Mindfulness meditation may improve memory for teens

BY KATHRYN DOYLE

“These results are consistent with a growing body of research in adults that has found mindfulness meditation to be a helpful tool for enhancing working memory capacity,” said Kristen E. Jastrowski Mano of the psychology department at the University of Cincinnati, who coauthored the new study.

The researchers randomly divided 198 public middle school students into three groups: mindfulness meditation, hatha yoga or a waitlist. Most students were female, ages 12 to 15, and from low-income households that qualified for reduced-cost lunch.

Before the study began and after it ended, the students completed computer-based memory assessments and reported their stress and anxiety levels via questionnaires.

The meditation and yoga groups met for 45 minutes twice a week, for four weeks. In addition, students logged their home practice in journals that were collected each week.

Two trained mindfulness instructors led the meditation group in breathing techniques, formal meditation and discussion using written scripts with instructions on sitting posture, breathing and wandering thoughts.

Students were encouraged to take CDs with meditation audio recordings and use them for 15 to 30 minutes daily at home.

The yoga sessions were structured similarly, with trained instructors focusing on breathing, yoga poses and discussion. The kids in this group were also encouraged to practice at home daily using a DVD with yoga lessons.

Memory scores increased in the mindfulness meditation group by the end of the study, while they did not change in the yoga or waitlist groups, the authors reported in the Journal of Adolescent Health.

Perceived stress and anxiety decreased in all three groups over time.

“Working memory is often conceptualized as being a ‘mental workbench’ that allows a person to keep information in mind long enough for reasoning and comprehension to occur,” Jastrowski Mano told Reuters Health by email. “It is involved in helping the brain shift information from short-term memory to long-term memory.”

Working memory is involved in many aspects of learning, like reasoning ability, mathematical problem solving, and reading comprehension, she said.
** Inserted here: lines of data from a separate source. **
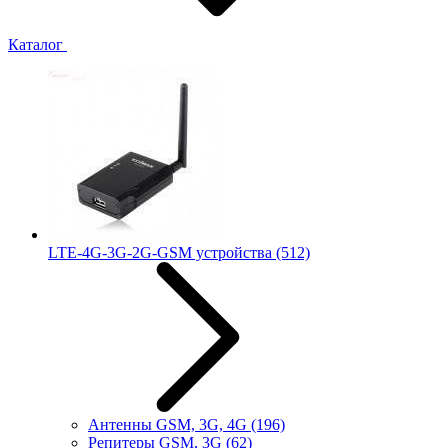
Каталог
LTE-4G-3G-2G-GSM устройства
(512)
Антенны GSM, 3G, 4G
(196)
Репитеры GSM, 3G
(62)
“Theoretical and experimental research suggests that mindfulness meditation is associated with changes in neural pathways and may be particularly effective in promoting executive functioning,” Jastrowski Mano said. “The practice of meditation – which requires sustained attention while simultaneously redirecting attention back to the current experience – is closely related to the function of working memory.”

Some of the benefit of the meditation sessions may come from the relationships the teens build with the instructors, said Gina Biegel, a private practice psychotherapist in San Francisco who was not part of the new study.

“These youth are not getting a lot of attention from chaotic home environments,” Biegel told Reuters Health by email. “People in the mindfulness community are compassionate and respectful and create a relationship they don’t get elsewhere.”

Present moment awareness and focus exercises can be helpful too, as teens are often multitasking with homework, mobile devices, music and friends, she said.

Teens may want to consider mindfulness meditation for more than just the potential benefit of improving working memory capacity, Jastrowski Mano said, as there is growing evidence that youth experience many different physical and psychological benefits.

“But more research is definitely needed to figure out which adolescents benefit the most from mindfulness meditation, and in what ways,” she said, and she and her coauthors are cautious about making broad recommendations to schools.

“That said, many schools are very enthusiastic about and open to integrating mindfulness practices into their schools, so it is certainly something worth considering,” she said.